_Work request_
Give these lines again, switching every "Black Polish" to "Silver Polish" and changing nothing else, and leave the pictures out.

[Supplied entries — start]

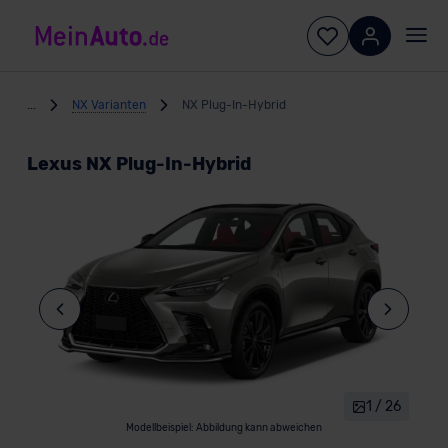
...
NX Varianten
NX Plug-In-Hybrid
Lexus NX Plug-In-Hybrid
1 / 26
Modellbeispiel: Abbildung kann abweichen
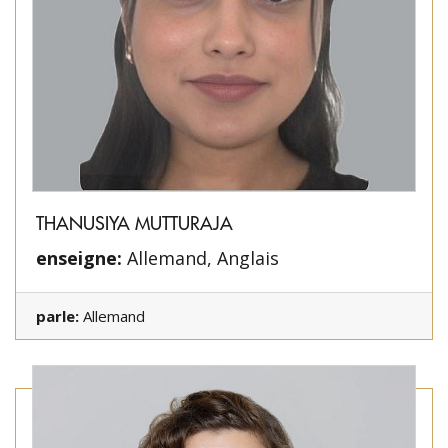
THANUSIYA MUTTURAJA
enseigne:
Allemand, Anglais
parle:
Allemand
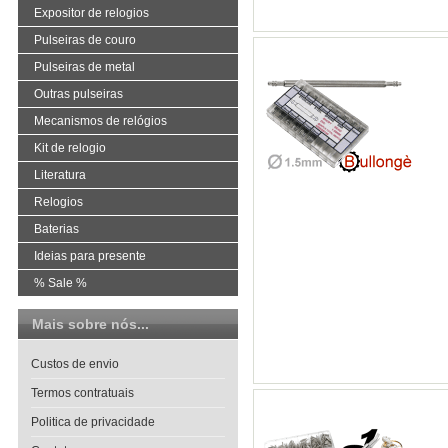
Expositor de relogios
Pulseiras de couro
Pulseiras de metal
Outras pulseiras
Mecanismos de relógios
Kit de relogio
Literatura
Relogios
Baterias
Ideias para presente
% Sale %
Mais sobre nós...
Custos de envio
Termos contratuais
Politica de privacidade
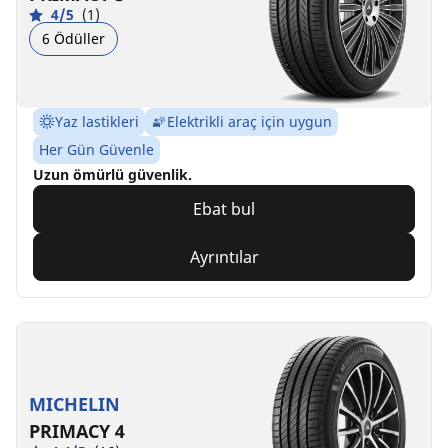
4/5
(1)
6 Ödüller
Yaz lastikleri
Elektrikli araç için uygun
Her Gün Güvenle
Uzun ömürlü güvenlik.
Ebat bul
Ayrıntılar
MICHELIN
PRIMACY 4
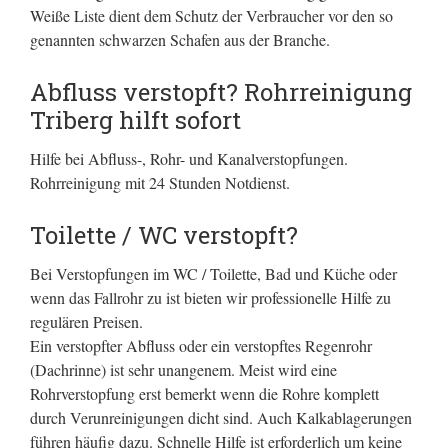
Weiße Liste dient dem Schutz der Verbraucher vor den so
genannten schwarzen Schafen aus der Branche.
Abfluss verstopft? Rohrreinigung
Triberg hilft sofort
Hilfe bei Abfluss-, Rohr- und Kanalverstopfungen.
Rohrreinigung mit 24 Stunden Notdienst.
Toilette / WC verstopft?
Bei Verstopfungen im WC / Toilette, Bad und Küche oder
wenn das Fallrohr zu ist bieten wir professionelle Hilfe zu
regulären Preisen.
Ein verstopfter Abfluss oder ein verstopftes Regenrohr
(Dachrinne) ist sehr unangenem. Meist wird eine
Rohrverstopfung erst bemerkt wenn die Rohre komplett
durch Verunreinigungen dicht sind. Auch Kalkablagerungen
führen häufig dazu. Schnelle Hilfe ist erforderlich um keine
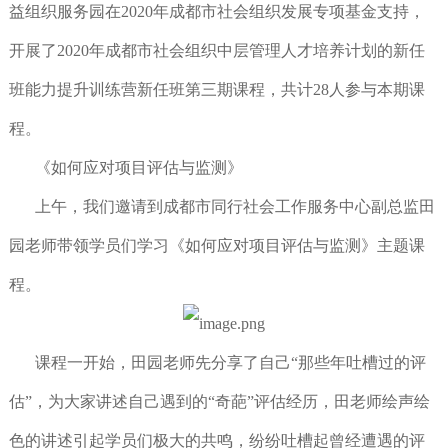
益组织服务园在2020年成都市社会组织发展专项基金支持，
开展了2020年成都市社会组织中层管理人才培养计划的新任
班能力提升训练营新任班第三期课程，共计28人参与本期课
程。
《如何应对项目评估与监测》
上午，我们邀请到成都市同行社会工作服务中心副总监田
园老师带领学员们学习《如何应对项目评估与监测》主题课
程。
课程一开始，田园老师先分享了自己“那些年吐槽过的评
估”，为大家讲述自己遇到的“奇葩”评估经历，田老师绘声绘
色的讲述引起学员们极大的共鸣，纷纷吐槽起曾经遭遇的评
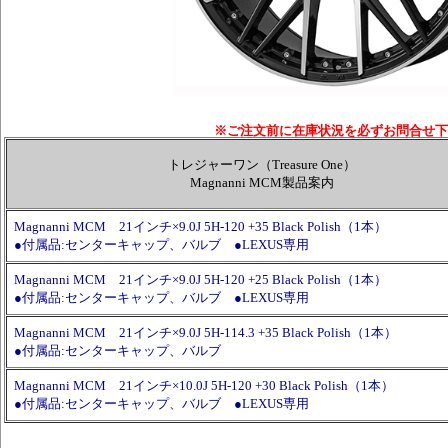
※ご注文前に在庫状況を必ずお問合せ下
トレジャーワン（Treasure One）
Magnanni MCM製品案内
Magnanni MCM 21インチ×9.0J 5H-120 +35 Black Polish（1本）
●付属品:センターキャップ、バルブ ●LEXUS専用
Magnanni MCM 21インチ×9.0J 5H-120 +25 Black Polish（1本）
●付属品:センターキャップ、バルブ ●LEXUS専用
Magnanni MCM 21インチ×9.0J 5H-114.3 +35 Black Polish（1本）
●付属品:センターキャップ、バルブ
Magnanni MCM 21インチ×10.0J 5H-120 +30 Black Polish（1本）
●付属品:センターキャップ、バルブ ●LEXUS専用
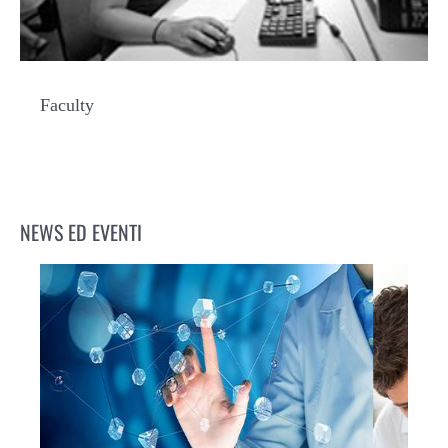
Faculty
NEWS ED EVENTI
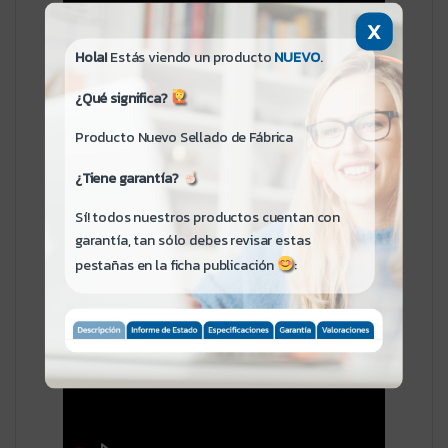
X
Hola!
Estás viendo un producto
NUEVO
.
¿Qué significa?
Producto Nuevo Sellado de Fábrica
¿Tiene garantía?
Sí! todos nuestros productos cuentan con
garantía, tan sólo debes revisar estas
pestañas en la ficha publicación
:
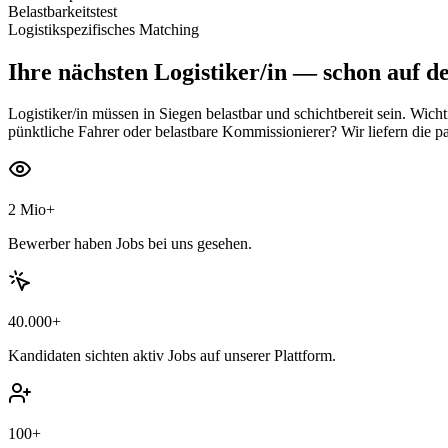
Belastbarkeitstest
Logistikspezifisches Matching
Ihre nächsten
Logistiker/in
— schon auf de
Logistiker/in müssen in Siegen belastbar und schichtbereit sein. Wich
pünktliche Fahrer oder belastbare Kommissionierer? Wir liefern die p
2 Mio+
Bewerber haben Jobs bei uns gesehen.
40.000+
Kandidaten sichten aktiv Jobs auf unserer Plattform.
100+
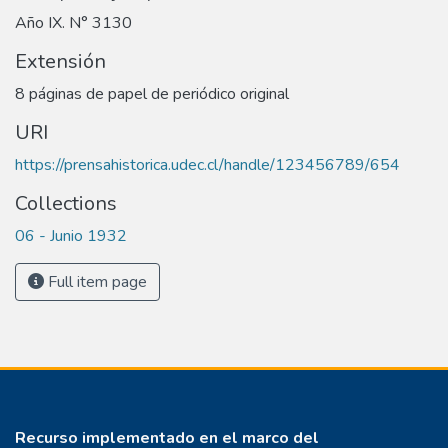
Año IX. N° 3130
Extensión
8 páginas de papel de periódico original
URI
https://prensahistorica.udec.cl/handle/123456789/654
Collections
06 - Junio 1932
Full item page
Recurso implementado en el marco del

[Supplied entries — finish]

_Answer to this task_
...
NX Varianten
NX Plug-In-Hybrid
Lexus NX Plug-In-Hybrid
1 / 26
Modellbeispiel: Abbildung kann abweichen
THANUSIYA MUTTURAJA
enseigne:
Allemand, Anglais
parle:
Allemand
Expositor de relogios
Pulseiras de couro
Pulseiras de metal
Outras pulseiras
Mecanismos de relógios
Kit de relogio
Literatura
Relogios
Baterias
Ideias para presente
% Sale %
Mais sobre nós...
Custos de envio
Termos contratuais
Politica de privacidade
4/5
(1)
6 Ödüller
Yaz lastikleri
Elektrikli araç için uygun
Her Gün Güvenle
Uzun ömürlü güvenlik.
Ebat bul
Ayrıntılar
MICHELIN
PRIMACY 4
Weiße Liste dient dem Schutz der Verbraucher vor den so
genannten schwarzen Schafen aus der Branche.
Abfluss verstopft? Rohrreinigung
Triberg hilft sofort
Hilfe bei Abfluss-, Rohr- und Kanalverstopfungen.
Rohrreinigung mit 24 Stunden Notdienst.
Toilette / WC verstopft?
Bei Verstopfungen im WC / Toilette, Bad und Küche oder
wenn das Fallrohr zu ist bieten wir professionelle Hilfe zu
regulären Preisen.
Ein verstopfter Abfluss oder ein verstopftes Regenrohr
(Dachrinne) ist sehr unangenem. Meist wird eine
Rohrverstopfung erst bemerkt wenn die Rohre komplett
durch Verunreinigungen dicht sind. Auch Kalkablagerungen
führen häufig dazu. Schnelle Hilfe ist erforderlich um keine
益组织服务园在2020年成都市社会组织发展专项基金支持，
开展了2020年成都市社会组织中层管理人才培养计划的新任
班能力提升训练营新任班第三期课程，共计28人参与本期课
程。
《如何应对项目评估与监测》
上午，我们邀请到成都市同行社会工作服务中心副总监田
园老师带领学员们学习《如何应对项目评估与监测》主题课
程。
课程一开始，田园老师先分享了自己“那些年吐槽过的评
估”，为大家讲述自己遇到的“奇葩”评估经历，田老师绘声绘
色的讲述引起学员们极大的共鸣，纷纷吐槽起曾经遭遇的评
※ご注文前に在庫状況を必ずお問合せ下
トレジャーワン（Treasure One）
Magnanni MCM製品案内
Magnanni MCM 21インチ×9.0J 5H-120 +35 Silver Polish（1本）
●付属品:センターキャップ、バルブ ●LEXUS専用
Magnanni MCM 21インチ×9.0J 5H-120 +25 Silver Polish（1本）
●付属品:センターキャップ、バルブ ●LEXUS専用
Magnanni MCM 21インチ×9.0J 5H-114.3 +35 Silver Polish（1本）
●付属品:センターキャップ、バルブ
Magnanni MCM 21インチ×10.0J 5H-120 +30 Silver Polish（1本）
●付属品:センターキャップ、バルブ ●LEXUS専用
Faculty
NEWS ED EVENTI
X
Hola!
Estás viendo un producto
NUEVO
.
¿Qué significa?
Producto Nuevo Sellado de Fábrica
¿Tiene garantía?
Sí! todos nuestros productos cuentan con
garantía, tan sólo debes revisar estas
pestañas en la ficha publicación
:
Belastbarkeitstest
Logistikspezifisches Matching
Ihre nächsten
Logistiker/in
— schon auf de
Logistiker/in müssen in Siegen belastbar und schichtbereit sein. Wich
pünktliche Fahrer oder belastbare Kommissionierer? Wir liefern die p
2 Mio+
Bewerber haben Jobs bei uns gesehen.
40.000+
Kandidaten sichten aktiv Jobs auf unserer Plattform.
100+
Año IX. N° 3130
Extensión
8 páginas de papel de periódico original
URI
https://prensahistorica.udec.cl/handle/123456789/654
Collections
06 - Junio 1932
Full item page
Recurso implementado en el marco del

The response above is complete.